「受験勉強なんかダサイ」という考え方になっていくのだ。そうすると、いっそう勉強しなくなるから、ますます二極分化が進んでいく。つまり、早いうちに勉強ができる子にしてあげなければ、勉強することがカッコイイという価値観を持ってくれないということだ。勉強をさせたければ、早い段階でいい成績をとらせるというのが一つのポイントだ。高校1年生の時期は訓練を増やすだけでいい成績がとれるような時期だから、先行逃げ切り的に徹底的にトレーニングさせ、できるだけいい成績をとらせて自信を持たせておくほうがいい。「自分は勉強ができる」という自信を持てば、勉強が好きになっていく。早い段階でうまく離陸させてやることが、やる気にさせる大きなポイントだ。うまく離陸できれば、勉強することがカッコイイという価値観になり、大学受験をすることに誇りを持ってがんばるようになる。
「子どもに一番合った塾選び」とはどうすればいいのだろうか。「いい塾選び」は、とりもなおさず「いい学校選び」にもつながっていくはずである。専門家はポイントとして、いくつかの要素をあげる。「塾に行く目的や子どもの学力、性格によって、向いている塾と向いていない塾があります。自己主張ができる子どもだったら集団指導塾で十分ですが、相手のことをすごく気にしたり、神経が繊細な子どもは個別指導のほうがいいと思います。

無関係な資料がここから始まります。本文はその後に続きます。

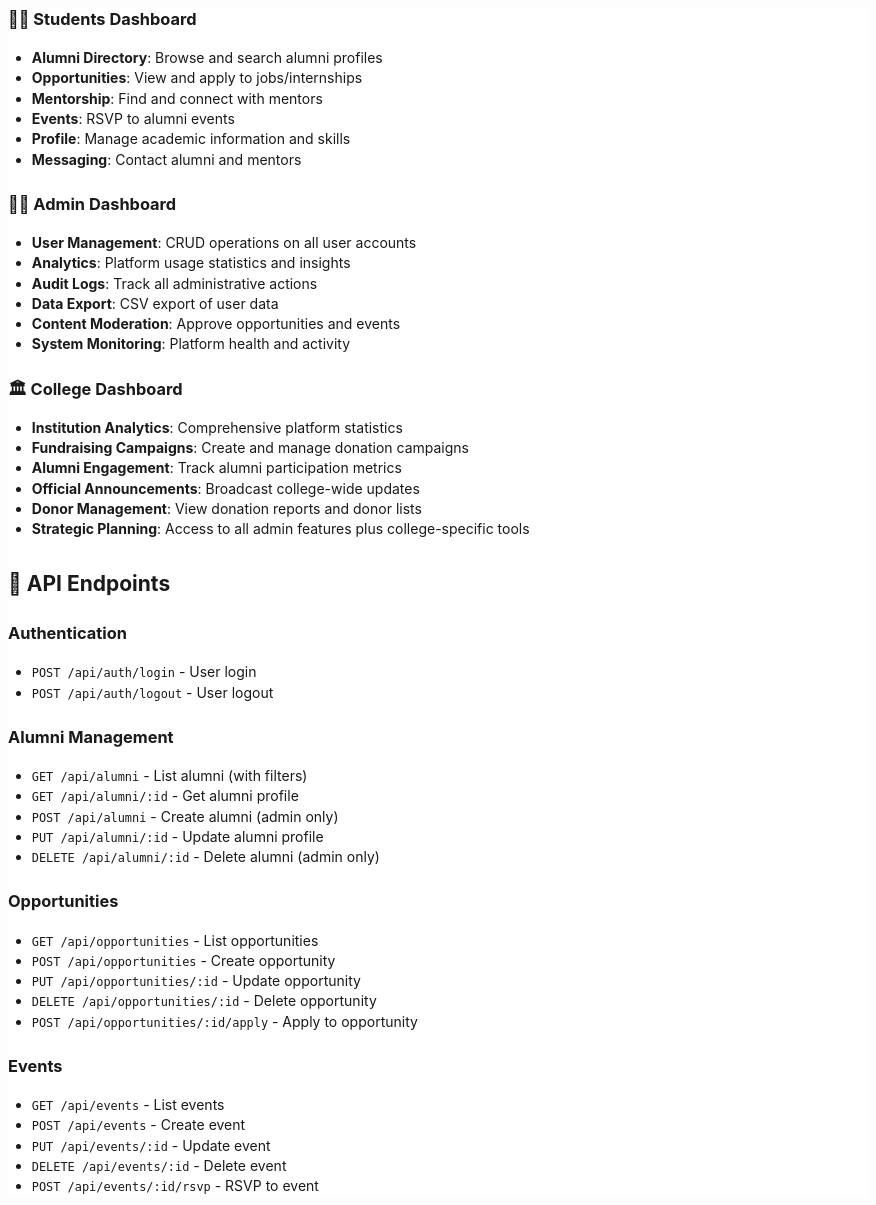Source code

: ### 👨‍🎓 Students Dashboard
- **Alumni Directory**: Browse and search alumni profiles
- **Opportunities**: View and apply to jobs/internships
- **Mentorship**: Find and connect with mentors
- **Events**: RSVP to alumni events
- **Profile**: Manage academic information and skills
- **Messaging**: Contact alumni and mentors

### 👨‍💼 Admin Dashboard
- **User Management**: CRUD operations on all user accounts
- **Analytics**: Platform usage statistics and insights
- **Audit Logs**: Track all administrative actions
- **Data Export**: CSV export of user data
- **Content Moderation**: Approve opportunities and events
- **System Monitoring**: Platform health and activity

### 🏛️ College Dashboard
- **Institution Analytics**: Comprehensive platform statistics
- **Fundraising Campaigns**: Create and manage donation campaigns
- **Alumni Engagement**: Track alumni participation metrics
- **Official Announcements**: Broadcast college-wide updates
- **Donor Management**: View donation reports and donor lists
- **Strategic Planning**: Access to all admin features plus college-specific tools

## 🔧 API Endpoints

### Authentication
- `POST /api/auth/login` - User login
- `POST /api/auth/logout` - User logout

### Alumni Management
- `GET /api/alumni` - List alumni (with filters)
- `GET /api/alumni/:id` - Get alumni profile
- `POST /api/alumni` - Create alumni (admin only)
- `PUT /api/alumni/:id` - Update alumni profile
- `DELETE /api/alumni/:id` - Delete alumni (admin only)

### Opportunities
- `GET /api/opportunities` - List opportunities
- `POST /api/opportunities` - Create opportunity
- `PUT /api/opportunities/:id` - Update opportunity
- `DELETE /api/opportunities/:id` - Delete opportunity
- `POST /api/opportunities/:id/apply` - Apply to opportunity

### Events
- `GET /api/events` - List events
- `POST /api/events` - Create event
- `PUT /api/events/:id` - Update event
- `DELETE /api/events/:id` - Delete event
- `POST /api/events/:id/rsvp` - RSVP to event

たとえば学校でも塾でも、他人がどうであろうと自分がわからなかったら、『先生、わかんない』と手をあげて質問できる子は、集団指導塾でも十分に自分のペースでやっていけます。ところが『いま、こんなことを質問したら授業が中断して悪いのかな』とか、『こんな質問して友だちに笑われたら嫌だな』とかいろいろ考えてしまう子どもは、個別指導のほうが向いています。」
最近は非常に面倒見のいい予備校が増えている。予備校で出した宿題を予備校でやらせてくれて、終わったら帰すというところもある。宿題をしていてわからないことが出てきたら、その場で教えてもらえるので、とてもありがたい予備校と言える。親に言われても全然勉強しないけれど、予備校にいると勉強するという子もいるから、それが子供を伸ばすことにつながるのならよいことだ。ただ、面倒見がよすぎる予備校の場合、子供の全生活が縛られてしまって、子供が自分の時間をまったく持てないということも少なくない。また、親がまったく介入できないようなことも起こりうる。絶対的な自信を持っている予備校には、「予備校のカリキュラムをやっていれば受かります」「すべてお任せください」というようなところも少なくないからだ。そのため、親が志望校対策よりももっと基礎的な勉強に変えさせたいと思っても、逆に、そろそろ過去問をやらせて志望校対策をさせたいと思っても、なかなかそれができない。